Ticker Shock: Three Reasons Not to Trade E*Trade
Wednesday's top stories and stocks with potential to move.
The Hang Seng closed up 2.76%, however the Nikkei was closed on holiday. Meanwhile, European stocks were in the green earlier this morning. And here in the US, we're currently trading higher.
E-Trade (ETFC):
The New York-based company turned in a loss of $0.41, which was a penny worse than expectations.
Not great. In any case, I’m guessing there’s going to be a bunch of chatter about the following paragraph, which was also in the first-quarter release (Note that Mr. Layton is the CEO):
" 'Given the uncertainties of the current environment, we believe that it is necessary to further improve the Company’s capital position,' said Mr. Layton. 'We have been increasing our efforts to reduce the size of the Bank’s balance sheet and the associated risk, to deleverage the Parent company’s capital structure, and also to generate additional capital to inject into the Bank.' The Company noted that such efforts would involve public market issuance and/or private investors and would create significant dilution to current shareholders; deleveraging of the Parent would also substantially reduce its interest expense.”
I obviously don’t see these comments as good news, and I plan on steering as clear of the shares as I do of the swine flu.
Of course, there are a few other reasons beyond dilution to stay away from the shares:
1. Keep in mind, the stock trades south of $5, which could keep some institutions and brokers out of the game.
2. Let’s not forget about the sea of red ink it’s expected to be swimming in this year and next.
3. There are better opportunities out there: I'd rather but some coin down on Bank of America (BAC).
4. How do you think the analysts who still cover the stock are going to react? We could see some not-to-favorable research hitting the Street in the days ahead. Note that this morning, FBR Capital reportedly lowered its rating from "Market Perform" to "Underperform."
Sun Microsystems (JAVA):
JAVA was out with its third-quarter numbers last night.
Per the Associated Press:
“Stripping out one-time charges, including $46 million for a restructuring that has cost thousands of workers their jobs, the latest quarter's loss amounted to $0.07 per share.

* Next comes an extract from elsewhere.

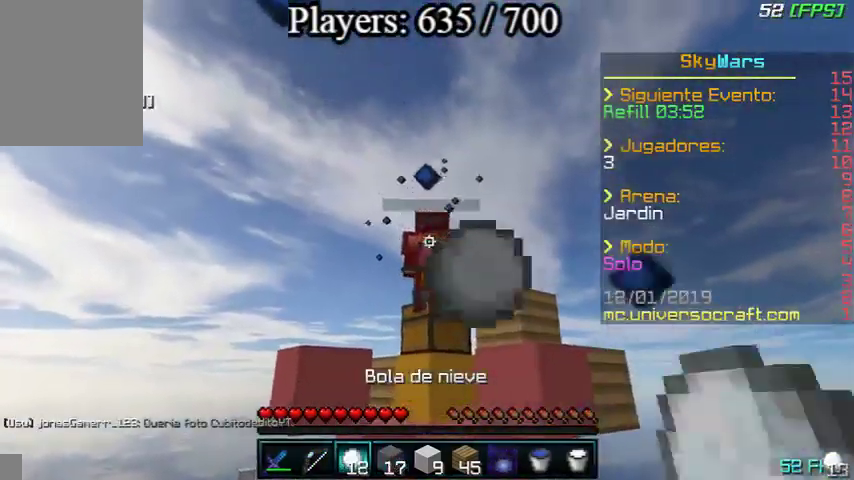
{"keys": ["w"], "mouse": [], "events": [[33, "mouse_right", "down"], [133, "mouse_right", "up"], [433, "w", "down"]]}
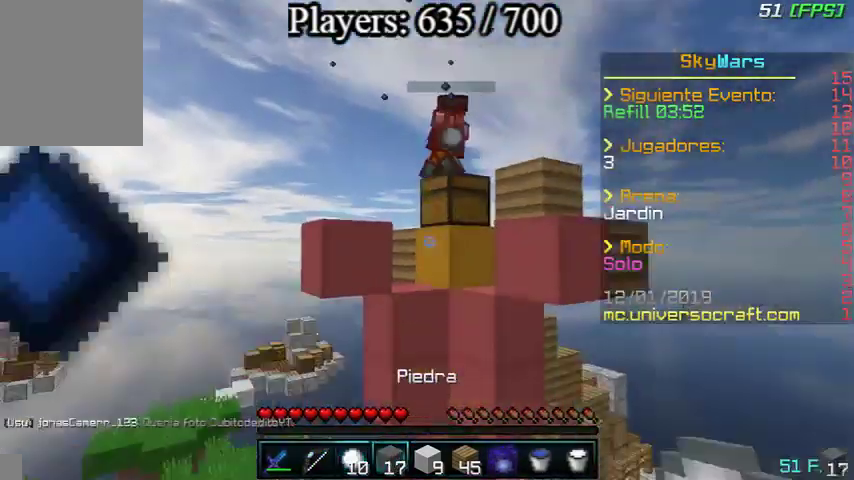
{"keys": ["a", "s"], "mouse": [], "events": [[133, "a", "down"], [200, "w", "up"], [267, "s", "down"]]}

Analysts were expecting a loss of $0.19 per share, but the numbers don't directly compare because Sun subtracted out charges that analysts didn't. When both sides use the same metric, Sun says its loss was $0.05 per share wider than estimates.”
Whatever the case, its revenue line came in a smidge north of $2.6 billion. And that was south of the $2.86 billion the Street had been looking for. I’m also noticing that its gross margin slipped more than 2 points from the comparable period last year. Not the end of the world, but thought I’d point it out.
A couple of things: 1. If I were long the shares at $9.15, I’d probably bail at this point. The reason: The results certainly weren’t stellar, and why wait to hopefully collect $9.50 a pop sometime this summer when Oracle is expected to seal the deal? Remember: Something could still go wrong, and a 3.8% return (from $9.15 to $9.50) doesn't seem worth the risk. I'd rather deploy the dough elsewhere.
2. If, however, the stock were to trade down to, say, $8.75, I’d consider getting back in - assuming no shoes drop (or look like they might). The potential for a roughly 8.6% return sounds a bit more intriguing.